In article <4id3nc$nke@newsbf02.news.aol.com>, rhughesmd@aol.com (RHughesMD) writes:
|> I am working my way through a neural network package, and would like some
|> input on the best way to transform or scale input data.  For example, if I
|> have variable X, and I know the following information:
|> 
|>            mean x  =  119.94
|>            stddev x = 301.74
|>            min x    =  0
|>            Q1 x    = 16.45
|>            mid x   = 40.64
|>            Q3 x   =  108.23
|>            max x   = 27840
|> 
|> What is the best way to scale this input to a range of 0 - 1, and still
|> represent the data accurately to the neural network ?

Rats!
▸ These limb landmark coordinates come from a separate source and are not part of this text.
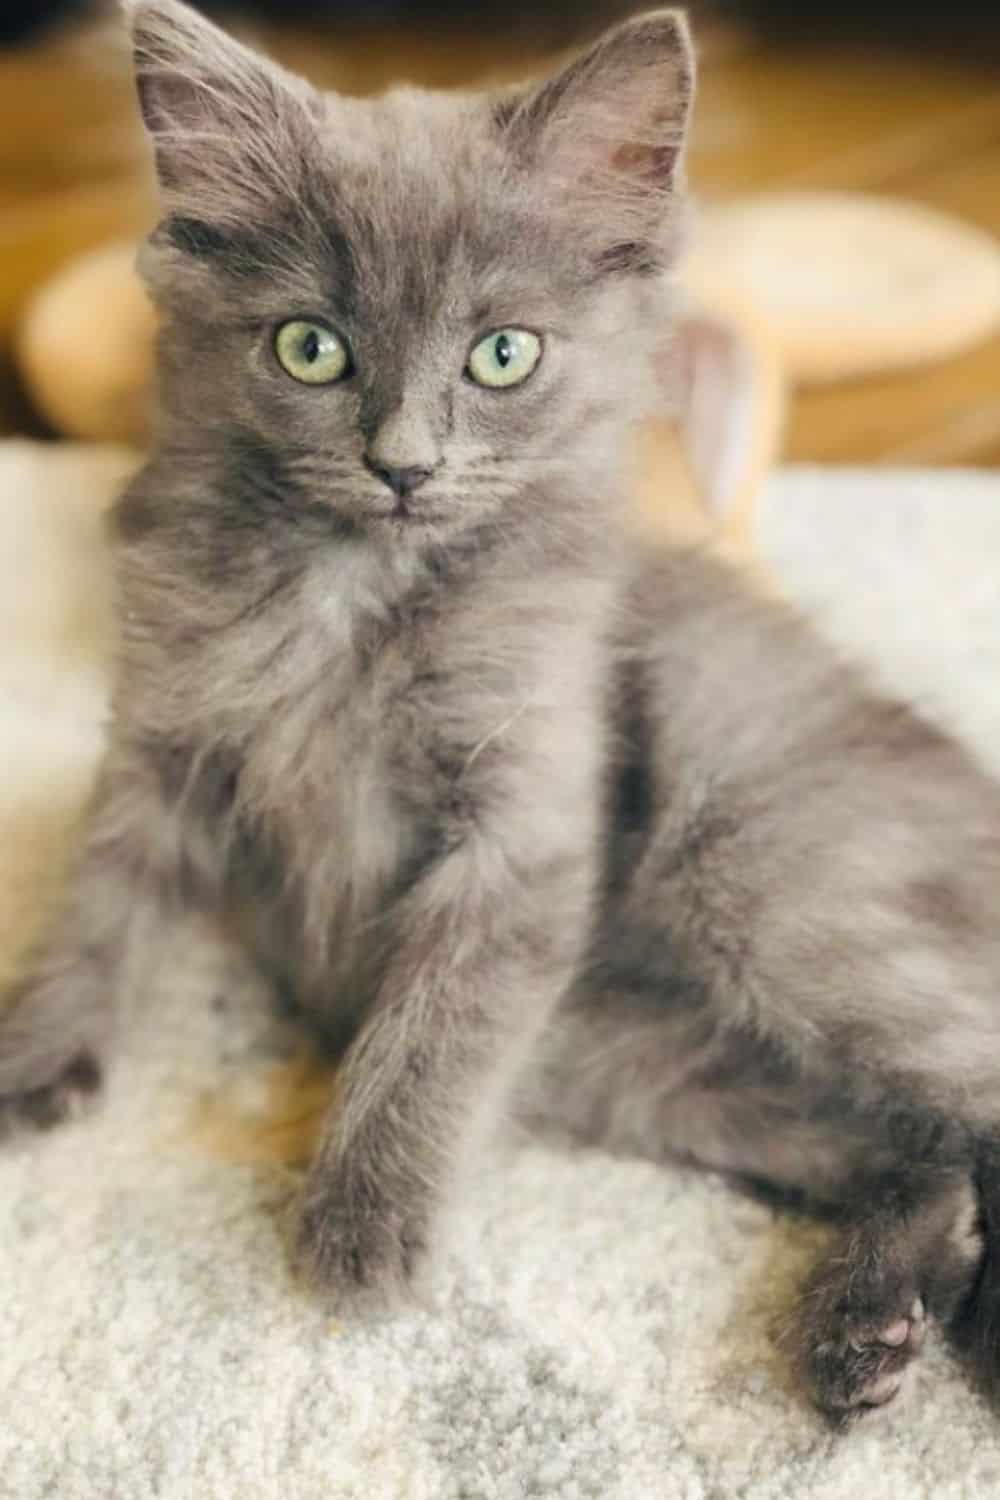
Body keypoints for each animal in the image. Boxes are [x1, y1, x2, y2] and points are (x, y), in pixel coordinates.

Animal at [1, 0, 1000, 1428]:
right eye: (310, 346)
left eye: (503, 354)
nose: (403, 465)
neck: (354, 588)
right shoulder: (162, 734)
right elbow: (95, 904)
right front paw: (40, 1057)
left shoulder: (520, 822)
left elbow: (430, 1033)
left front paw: (361, 1229)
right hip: (634, 1059)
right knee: (917, 1147)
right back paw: (867, 1327)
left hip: (763, 884)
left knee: (969, 1089)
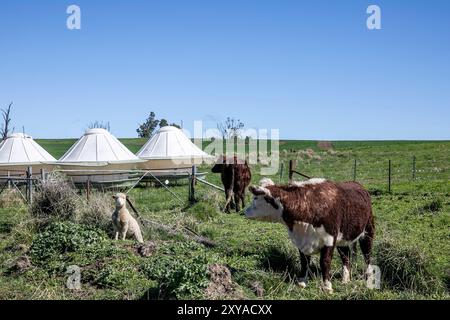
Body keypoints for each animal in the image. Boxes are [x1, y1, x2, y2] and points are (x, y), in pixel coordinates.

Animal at [244, 178, 374, 292]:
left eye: (255, 198)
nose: (244, 212)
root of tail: (357, 184)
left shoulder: (329, 238)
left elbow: (325, 262)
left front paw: (327, 286)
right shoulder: (301, 241)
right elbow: (304, 261)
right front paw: (302, 282)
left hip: (368, 231)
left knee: (367, 255)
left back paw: (369, 277)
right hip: (343, 238)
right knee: (346, 257)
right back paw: (345, 280)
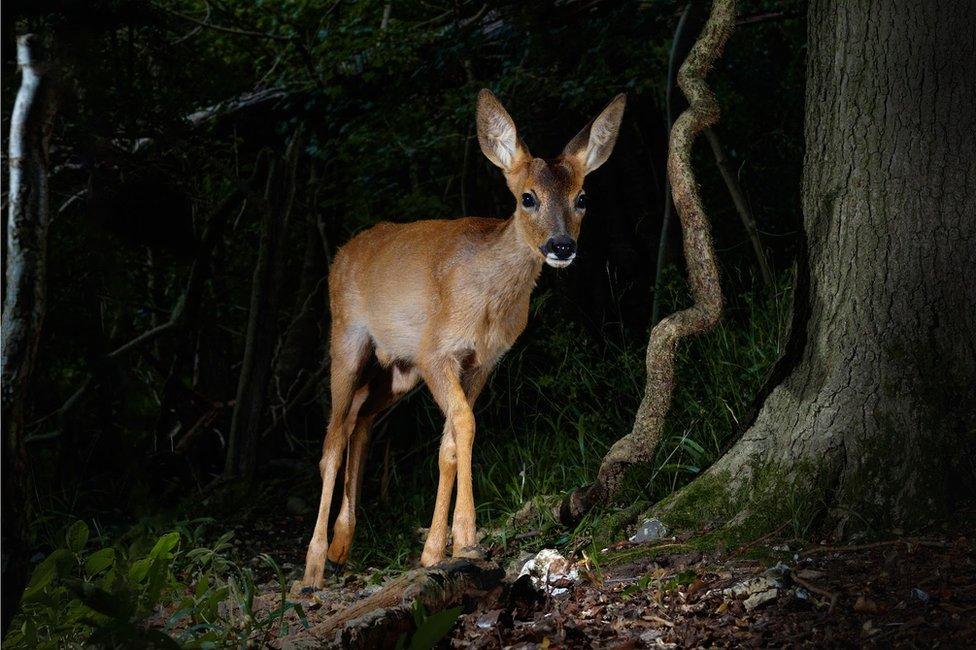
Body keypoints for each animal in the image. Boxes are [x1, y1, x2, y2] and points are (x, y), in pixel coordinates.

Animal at [302, 88, 628, 584]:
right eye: (527, 198)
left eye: (582, 197)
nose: (561, 246)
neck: (488, 301)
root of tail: (340, 254)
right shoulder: (437, 352)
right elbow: (465, 425)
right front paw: (468, 538)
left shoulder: (482, 361)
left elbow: (450, 444)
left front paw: (435, 550)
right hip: (346, 339)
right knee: (332, 439)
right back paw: (313, 566)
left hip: (398, 371)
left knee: (360, 423)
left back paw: (342, 545)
Here I've just added an answer in the FAQ to "Should I 
normalize/standardize/rescale the data?" and I forgot to address
this scaling-the-input-to-[0,1] thing. Oh, well. The following
paragraphs will appear in the FAQ on Sunday or Monday:

   There is a common misconception that the inputs to a multilayer
   perceptron must be in the interval [0,1]. There is in fact no such
   requirement, although there often are benefits to standardizing the
   inputs as discussed below. [in the FAQ, not this post]
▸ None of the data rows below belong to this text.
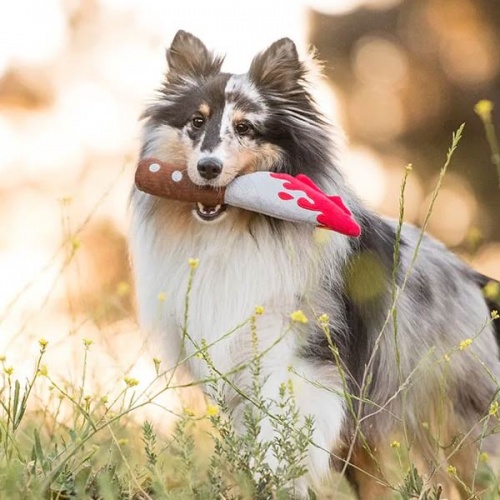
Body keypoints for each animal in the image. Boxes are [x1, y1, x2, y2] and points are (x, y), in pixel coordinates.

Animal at [130, 30, 500, 496]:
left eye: (245, 127)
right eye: (196, 122)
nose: (207, 168)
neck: (239, 229)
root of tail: (473, 280)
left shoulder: (304, 359)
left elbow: (285, 430)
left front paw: (275, 476)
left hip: (453, 419)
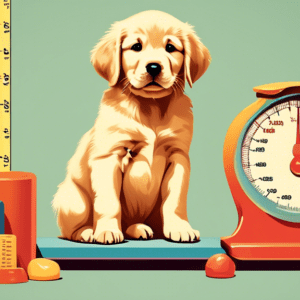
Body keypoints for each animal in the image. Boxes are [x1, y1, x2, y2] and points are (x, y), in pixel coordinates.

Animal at [52, 9, 211, 244]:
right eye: (136, 47)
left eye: (170, 48)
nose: (153, 67)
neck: (151, 107)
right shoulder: (110, 155)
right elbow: (109, 201)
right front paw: (106, 231)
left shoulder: (178, 156)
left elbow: (175, 199)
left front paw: (180, 228)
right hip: (73, 201)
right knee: (70, 230)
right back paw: (88, 232)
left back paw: (138, 228)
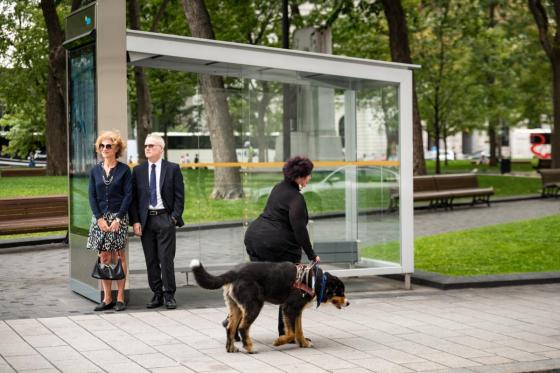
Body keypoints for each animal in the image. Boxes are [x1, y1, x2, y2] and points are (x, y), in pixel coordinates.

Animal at [190, 258, 348, 352]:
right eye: (340, 291)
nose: (348, 303)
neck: (314, 280)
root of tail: (234, 271)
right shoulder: (289, 308)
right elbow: (291, 333)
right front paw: (279, 341)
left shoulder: (297, 311)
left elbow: (299, 331)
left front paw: (304, 343)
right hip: (254, 305)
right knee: (242, 327)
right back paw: (249, 347)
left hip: (236, 308)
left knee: (230, 327)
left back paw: (231, 348)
   If your output activation function has a range of [0,1], then
   obviously you must ensure that the target values lie within that
   range. But it is generally better to choose an output activation
   function suited to the distribution of the targets. See "Why use
   activation functions?"

   When using an output activation with a range of [0,1], some people
   prefer to rescale the targets to a range of [.1,.9]. I suspect that
   the popularity of this gimmick is due to the slowness of standard
   backprop.  But using a target range of [.1,.9] for a classification
   task gives you incorrect posterior probability estimates, and is
   quite unnecessary if you use an efficient training algorithm (see
   What are conjugate gradients, Levenberg-Marquardt, etc.?)
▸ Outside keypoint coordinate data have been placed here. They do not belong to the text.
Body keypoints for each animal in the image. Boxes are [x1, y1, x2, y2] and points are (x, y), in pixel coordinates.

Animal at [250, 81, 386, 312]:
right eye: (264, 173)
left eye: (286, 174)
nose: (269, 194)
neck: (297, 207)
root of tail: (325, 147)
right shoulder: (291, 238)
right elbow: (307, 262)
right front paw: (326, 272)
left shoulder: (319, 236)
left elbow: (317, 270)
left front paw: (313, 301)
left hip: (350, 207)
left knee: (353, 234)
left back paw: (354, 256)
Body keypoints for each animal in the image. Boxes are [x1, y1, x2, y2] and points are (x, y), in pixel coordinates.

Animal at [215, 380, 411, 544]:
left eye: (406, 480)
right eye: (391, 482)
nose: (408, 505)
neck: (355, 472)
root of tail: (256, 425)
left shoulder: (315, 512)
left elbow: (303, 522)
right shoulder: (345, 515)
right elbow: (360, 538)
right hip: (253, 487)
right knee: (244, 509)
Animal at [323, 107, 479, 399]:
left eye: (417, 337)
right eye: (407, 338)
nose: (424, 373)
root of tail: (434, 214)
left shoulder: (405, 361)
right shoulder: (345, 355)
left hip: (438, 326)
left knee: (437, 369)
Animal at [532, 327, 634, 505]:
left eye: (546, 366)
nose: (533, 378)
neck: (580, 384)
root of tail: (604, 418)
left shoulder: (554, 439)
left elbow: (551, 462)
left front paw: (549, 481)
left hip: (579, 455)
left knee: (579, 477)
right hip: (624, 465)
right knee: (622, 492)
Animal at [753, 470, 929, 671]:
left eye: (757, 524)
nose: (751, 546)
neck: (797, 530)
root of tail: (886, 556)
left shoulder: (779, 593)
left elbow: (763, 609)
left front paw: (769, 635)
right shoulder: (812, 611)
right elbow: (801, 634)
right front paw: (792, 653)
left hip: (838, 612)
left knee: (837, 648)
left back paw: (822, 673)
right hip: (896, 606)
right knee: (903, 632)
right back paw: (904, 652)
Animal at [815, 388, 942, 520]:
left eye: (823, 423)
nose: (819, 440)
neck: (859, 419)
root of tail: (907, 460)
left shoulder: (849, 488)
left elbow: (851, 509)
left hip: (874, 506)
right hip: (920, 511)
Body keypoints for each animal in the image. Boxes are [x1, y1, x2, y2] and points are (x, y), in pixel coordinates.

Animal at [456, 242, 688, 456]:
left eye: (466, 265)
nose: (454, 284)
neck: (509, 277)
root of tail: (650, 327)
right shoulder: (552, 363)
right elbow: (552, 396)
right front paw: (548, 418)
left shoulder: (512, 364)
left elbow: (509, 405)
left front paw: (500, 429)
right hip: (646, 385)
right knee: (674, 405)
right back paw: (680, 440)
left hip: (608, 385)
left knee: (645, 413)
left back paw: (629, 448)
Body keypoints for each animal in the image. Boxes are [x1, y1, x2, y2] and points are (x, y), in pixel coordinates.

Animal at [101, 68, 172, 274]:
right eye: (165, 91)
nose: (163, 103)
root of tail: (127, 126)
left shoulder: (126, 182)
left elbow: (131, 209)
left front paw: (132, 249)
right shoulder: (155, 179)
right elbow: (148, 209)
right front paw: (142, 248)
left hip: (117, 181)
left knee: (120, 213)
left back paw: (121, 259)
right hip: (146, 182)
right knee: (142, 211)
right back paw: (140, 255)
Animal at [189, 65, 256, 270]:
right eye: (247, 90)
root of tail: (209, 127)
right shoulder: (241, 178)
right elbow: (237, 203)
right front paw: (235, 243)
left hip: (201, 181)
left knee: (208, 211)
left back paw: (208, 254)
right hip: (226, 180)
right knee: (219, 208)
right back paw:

As for Rob's specific case, I should add that X is _very_ skewed, which
is a hint that it might help to apply a nonlinear transformation (such
as some root, square or otherwise) to make the distribution of X more
symmetric. But whether such transformations are advisable depends very
much on the particular problem.

-- 

Warren S. Sarle       SAS Institute Inc.   The opinions expressed here
saswss@unx.sas.com    SAS Campus Drive     are mine and not necessarily
(919) 677-8000        Cary, NC 27513, USA  those of SAS Institute.